Seleccionado como uno de los mejores libros del año por The New York Times Book Review.
El 18 de noviembre de 1676 Gottfried Wilhelm Leibniz se presentaba en casa de Baruch de Spinoza, en La Haya. De su encuentro se derivarían importantes consecuencias para la historia de la filosofía.
Por aquel entonces, Spinoza tenía motivos suficientes para temer por su vida: poco antes, uno de sus amigos había sido ejecutado, y otro había muerto en la cárcel. Los esfuerzos para publicar su obra definitiva, la Ética, habían concluido entre amenazas de interposición de un proceso criminal. Un teólogo se había referido a él como “el hombre más impío y peligroso del siglo”, y un poderoso obispo lo denunció como “este hombre loco y malvado, que merece ser encadenado y azotado”.
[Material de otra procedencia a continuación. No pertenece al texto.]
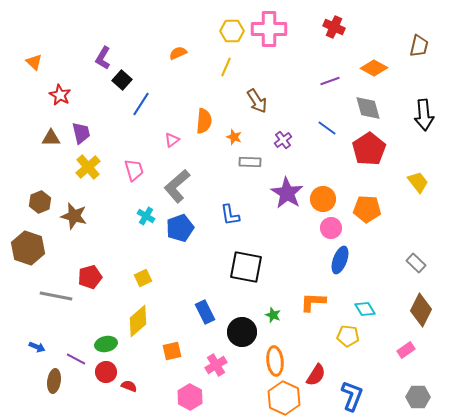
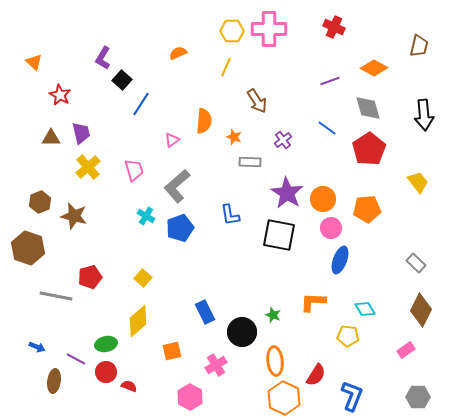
orange pentagon at (367, 209): rotated 8 degrees counterclockwise
black square at (246, 267): moved 33 px right, 32 px up
yellow square at (143, 278): rotated 24 degrees counterclockwise
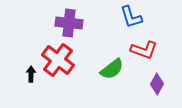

Leibniz había calificado la obra de Spinoza de horrible y espantosa, intolerablemente insolente. A un amigo le confió: Me parece lamentable que un hombre evidentemente tan culto haya caído tan bajo.
Y sin embargo, tras un largo viaje, allí estaba el gran Leibniz, frente a la puerta de la casa de Spinoza, dispuesto a pasar unas horas, probablemente unos días, de animada charla con él.
Spinoza y Leibniz, juntos. Los dos filósofos más grandes del siglo XVII, fundadores ambos del pensamiento moderno. Podemos imaginarlos: Spinoza sentado, impasible, profundamente indiferente, tal vez silenciosamente desdeñoso; Leibniz dando vueltas por la habitación, tratando de escapar a las ideas radicales de su anfitrión, intentando demostrarle que existe una voluntad divina que está detrás de todas las cosas.
Los dos filósofos no volvieron nunca a encontrarse, pero incluso muchos años después de la muerte de Spinoza, la sombra de éste parecía acompañar permanentemente a Leibniz, quien, obsesionado, trataba de encontrar la respuesta definitiva que desbaratara los potentes argumentos del herético judío, en cuya filosofía Leibniz veía el anuncio de la muerte de Dios.
Quizá, en aquella tarde otoñal en La Haya, Spinoza le abrió a Leibniz otra puerta: la de la modernidad. Una puerta que Leibniz hubiera deseado que no se hubiera abierto nunca. Pero era demasiado tarde: ya había cruzado el umbral y estaba al otro lado.